Last year was a rather forgettable one for investors in Chesapeake Energy (NYSE:CHK) as its stock plunged 47%. The oil and gas company will officially close the book on 2018 later this week when it reports its fourth-quarter results. Here are a few things investors can expect to see in that report.
Expect solid production results
Chesapeake Energy has already given its investors a glimpse of what they will likely see in its fourth-quarter report, since it released a production update in early January. This report showed that Chesapeake Energy ended 2018 on a high note as its total production averaged between 462,000 and 464,000 barrels of oil equivalent per day (BOE/D) during the fourth quarter, which was ahead of analysts' expectations that output would average 448,000 BOE/D during the period. Oil production, likewise, came in above what analysts anticipated; the company said it averaged between 86,000 and 87,000 barrels per day (BPD), which was higher than their forecast of 85,200 BPD.
While both numbers were below the 537,000 BOE/D and 89,000 BPD the company pumped out during the third quarter, that's because it sold its assets in the Utica shale. Chesapeake, however, was able to fully replace the lost oil volumes from that region by year end thanks to strong growth out of the Powder River Basin.

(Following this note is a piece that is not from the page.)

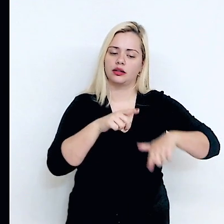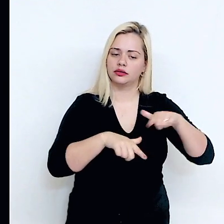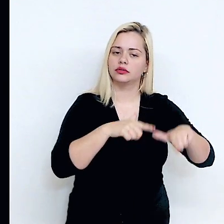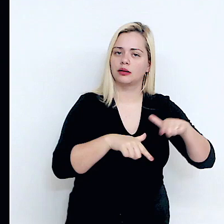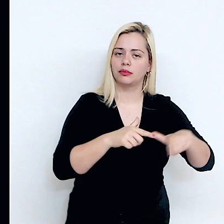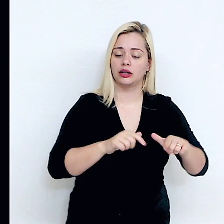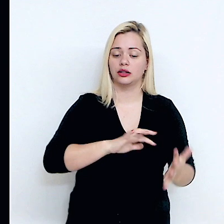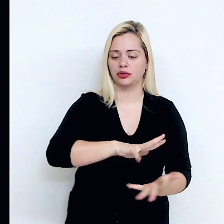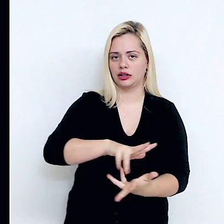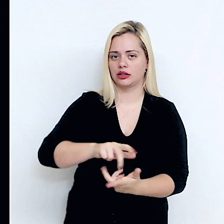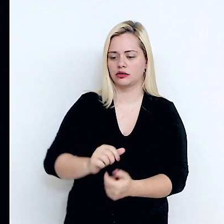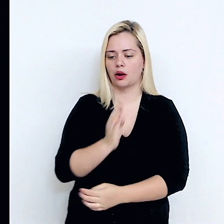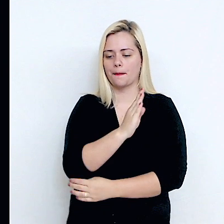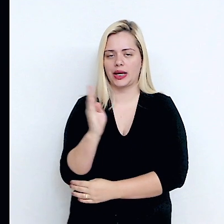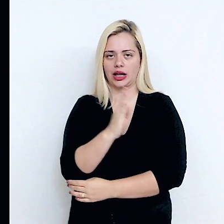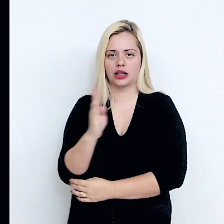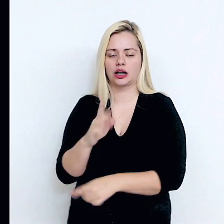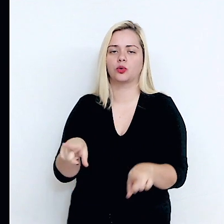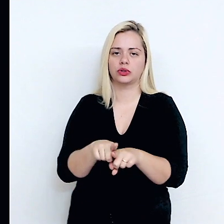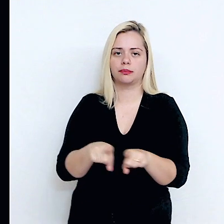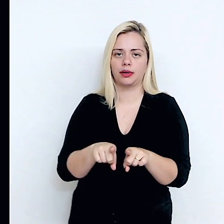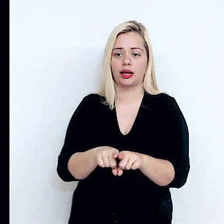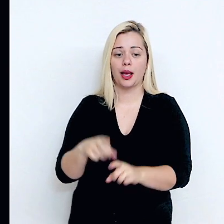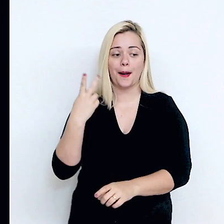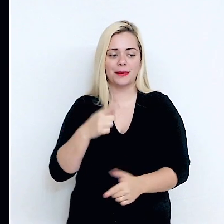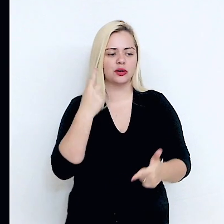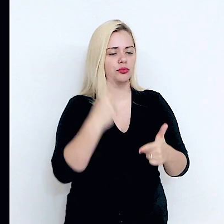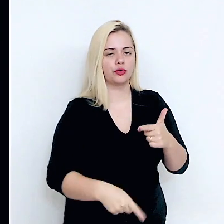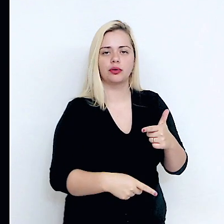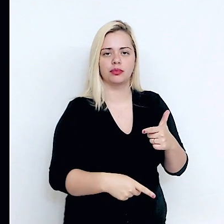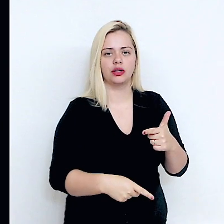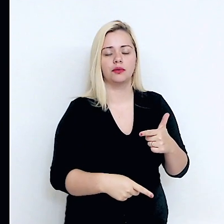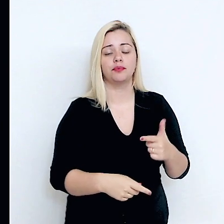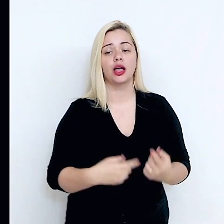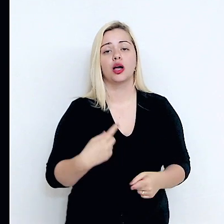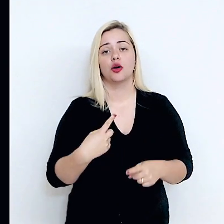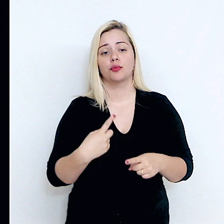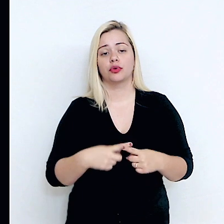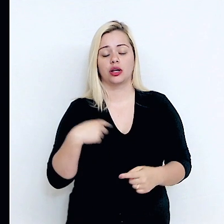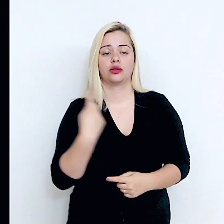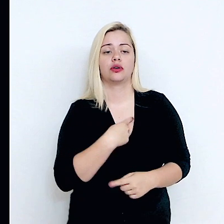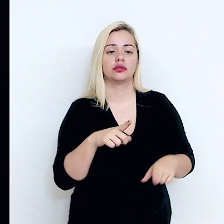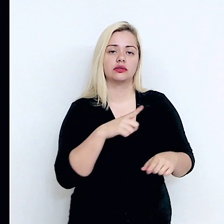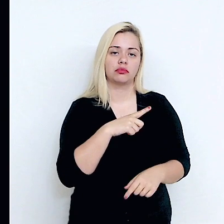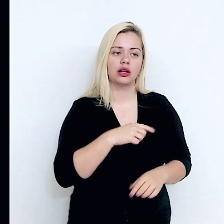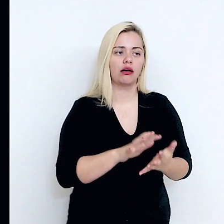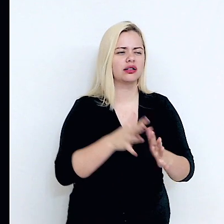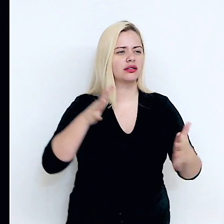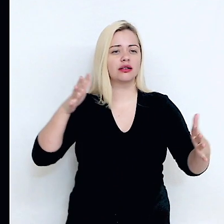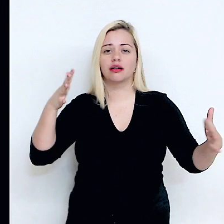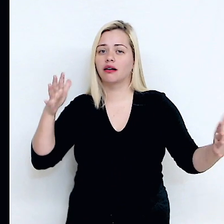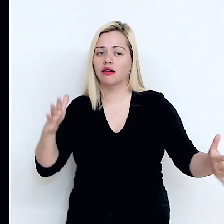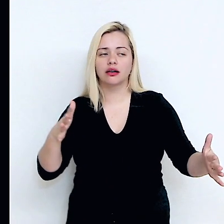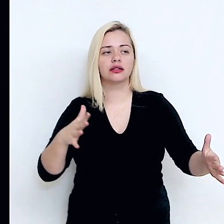internacionalmente e bilateralmente para coibir atividades. Nós tivemos grandes eventos no Brasil em que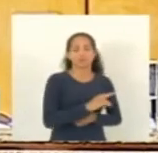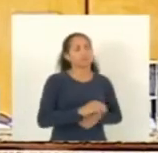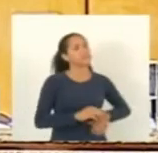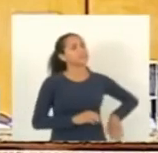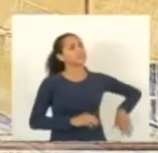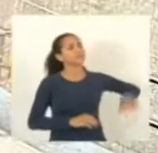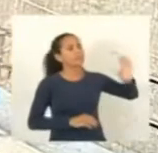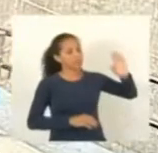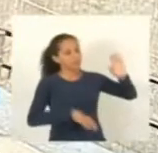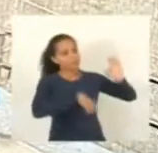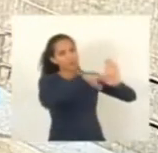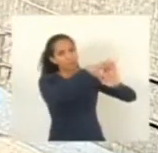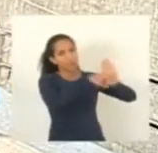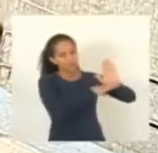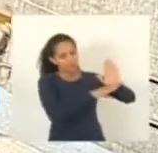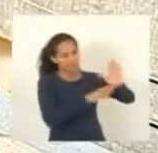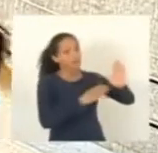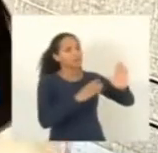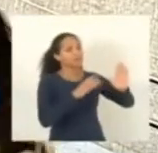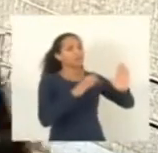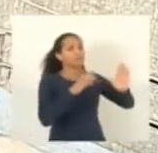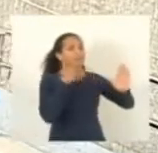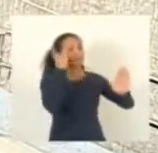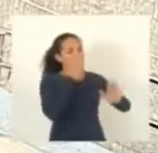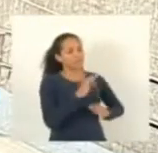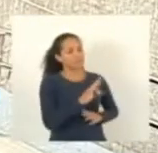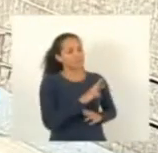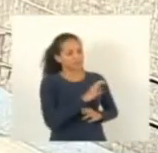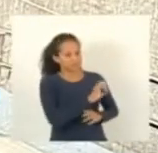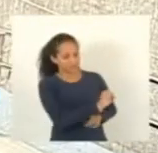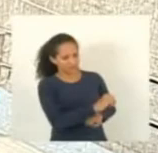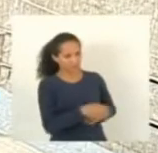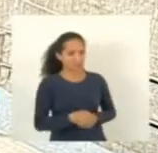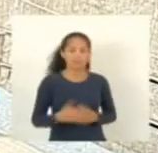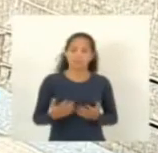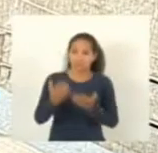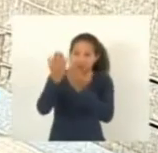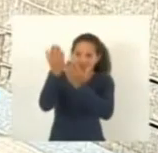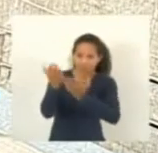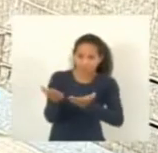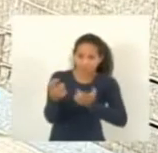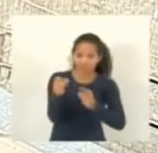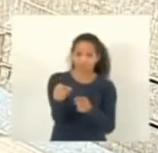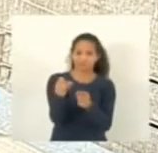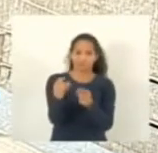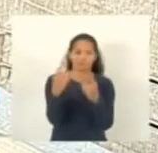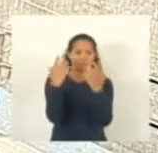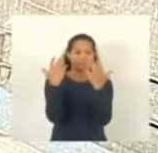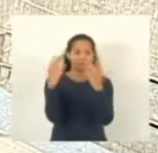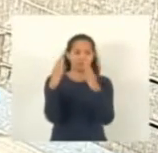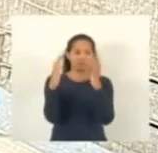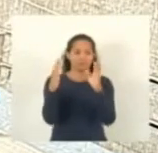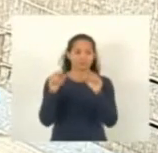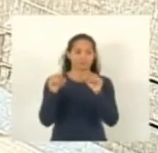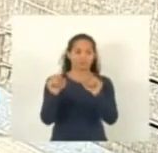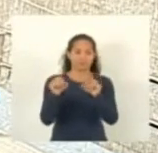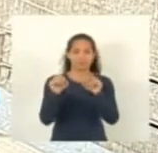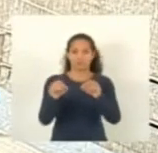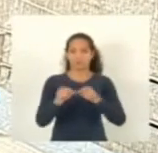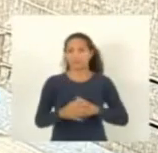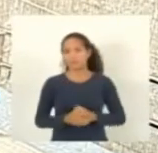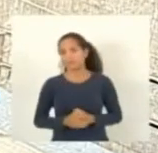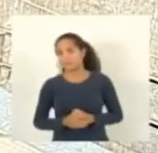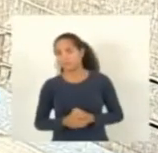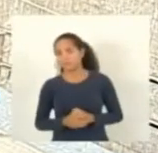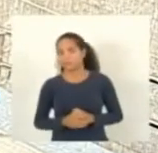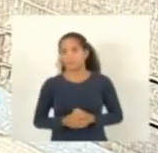Quero da mesma forma parabenizar a Vossa Excelência pelos dons. Quem pede contra a Constituição a Constituição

Be prepared for earnings to decline
Chesapeake Energy reported surprisingly strong profitability during the third quarter: its $174 million, or $0.19 per share, of adjusted net income beat analysts' expectations by $0.04 per share. Investors, however, completely overlooked that strong result after the company stunned them by agreeing to buy Eagle Ford Shale-focused driller Wildhorse Resources.
The company will have a hard time beating that result during the fourth quarter, since oil prices took a tumble. Because of that, most analysts anticipate that earnings will fall, with the consensus that the company will report $0.17 per share of adjusted net income. Investors should see if the company was able to meet those muted expectations. If it misses, they should take a close look at costs, since we already know that production was strong during the quarter.
Anticipate some changes to its 2019 outlook
In addition to reporting its financial results, Chesapeake Energy will also likely unveil a detailed look at its guidance for 2019. The company already provided a sneak preview in its production report, stating that it planned to reduce capital expenses by lowing its rig count 20% compared to last year. At the time, the company noted that it had 18 rigs running but expected that to fall to 14 in 2019.
That plan might undergo some changes, since the company recently completed its merger with Wildhorse. Chesapeake Energy noted that it planned on running four rigs on Wildhorse's acreage this year. Further, given the continued volatility in the oil market, and the fact that many of its peers have announced spending cuts, Chesapeake Energy might further reduce its activity levels. Ideally the company will match its peers and cut spending to align it with the cash flows it can produce, assuming oil averages $50 a barrel this year.
Don't expect a banner quarter
Chesapeake Energy already gave the market a pretty good idea of what to expect when it reports results later this week. We know it delivered solid production and that earnings will likely fall due to lower oil prices and the impact of asset sales. The company also probably maintained a relatively muted outlook for 2019 given that most of its peers are reducing spending to match their cash flows. The hope is that it won't unveil any more surprises this year, such as deciding to outspend cash flow, since that would likely put more downward pressure on its stock price.